We see this principle unfold again in Joseph’s life. God gave Joseph a dream of greatness, showing him as a ruler among his brothers. But almost immediately, his life took a sharp turn. He was betrayed by his brothers, sold into slavery, and later unjustly imprisoned. From the outside, it looked like the dream had died. But Scripture tells us, “Until the time that his word came to pass, the word of the Lord tested him” (Psalm 105:19). Joseph’s season of obscurity in his prison cell wasn’t a punishment. It was a proving ground. The delay refined his character, deepened his dependence on God, and positioned him to carry the weight of the promise.
This reminds me of the parable of the yeast in Matthew 13:33 and Luke 13:20 –21. As yeast works slowly but thoroughly to transform dough from the inside out, so does God’s process in us. Divine delay is often where God allows His Spirit to permeate every area of our lives, transforming our thinking, habits, and understanding of Him. Just as yeast needs time, so does God’s process before the fulfillment of the promise.
What’s powerful is the contrast between Abraham and Joseph in their response to the principle of divine delay. Abraham, though a man of great faith, gave in to pressure and impatience, resulting in the birth of Ishmael through human effort. He tried to assist God instead of trusting God to fulfill His promise in His timing. On the other hand, Joseph remained faithful and surrendered, even in prison. There’s no record of him trying to manipulate his way to the top or force the dream to pass. He chose integrity over impulse, and in time, God elevated him. Abraham teaches us what not to do in delay; Joseph shows us how to wait well-with faith, humility, and trust in God’s sovereignty.
When God makes you wait, how you wait matters.
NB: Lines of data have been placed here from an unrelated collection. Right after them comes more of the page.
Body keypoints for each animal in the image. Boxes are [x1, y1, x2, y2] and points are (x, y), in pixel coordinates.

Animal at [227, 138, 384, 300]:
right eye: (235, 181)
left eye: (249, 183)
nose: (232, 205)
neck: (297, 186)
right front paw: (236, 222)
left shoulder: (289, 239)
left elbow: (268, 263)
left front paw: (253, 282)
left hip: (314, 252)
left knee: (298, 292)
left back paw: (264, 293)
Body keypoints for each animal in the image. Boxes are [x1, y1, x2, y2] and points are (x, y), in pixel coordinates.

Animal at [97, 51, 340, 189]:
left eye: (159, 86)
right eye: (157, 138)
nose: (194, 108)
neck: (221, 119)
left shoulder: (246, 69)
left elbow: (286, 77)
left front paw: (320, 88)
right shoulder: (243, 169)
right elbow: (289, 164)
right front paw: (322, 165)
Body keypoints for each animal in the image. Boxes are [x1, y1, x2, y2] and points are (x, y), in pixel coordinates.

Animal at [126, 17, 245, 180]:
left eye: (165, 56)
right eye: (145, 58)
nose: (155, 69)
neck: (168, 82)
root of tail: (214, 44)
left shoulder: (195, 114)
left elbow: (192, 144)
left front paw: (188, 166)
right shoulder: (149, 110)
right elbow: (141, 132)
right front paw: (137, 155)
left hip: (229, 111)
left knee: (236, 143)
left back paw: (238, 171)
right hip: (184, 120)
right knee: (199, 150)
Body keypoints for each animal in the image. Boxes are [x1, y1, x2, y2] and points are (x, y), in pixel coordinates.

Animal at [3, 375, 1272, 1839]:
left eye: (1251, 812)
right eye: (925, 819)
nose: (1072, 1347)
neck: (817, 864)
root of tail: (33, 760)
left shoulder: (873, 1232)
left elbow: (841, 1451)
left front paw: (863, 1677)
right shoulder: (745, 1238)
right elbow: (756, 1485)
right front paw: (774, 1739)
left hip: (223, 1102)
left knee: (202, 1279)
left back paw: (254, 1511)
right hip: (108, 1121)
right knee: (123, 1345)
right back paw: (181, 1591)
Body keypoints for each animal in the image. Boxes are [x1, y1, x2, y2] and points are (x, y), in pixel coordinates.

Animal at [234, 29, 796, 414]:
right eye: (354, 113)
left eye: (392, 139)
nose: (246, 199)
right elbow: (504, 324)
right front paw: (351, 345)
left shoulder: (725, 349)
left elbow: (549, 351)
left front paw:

Waiting is never passive in the Kingdom. It’s active, intentional, and refining. In these moments of delay, you're not being punished. It's in this moments of the quiet work of God that He is preparing you. Since He never sleeps nor slumbers (Psalm 121:1), He is still working and is watching over His word to see its fulfillment (Isaiah 55:11). Will you trust Him, even in the delay when you don’t understand His hand? Can you, like Job, say: “Though He slay me, yet will I trust in Him” (Job 13:15 KJV)?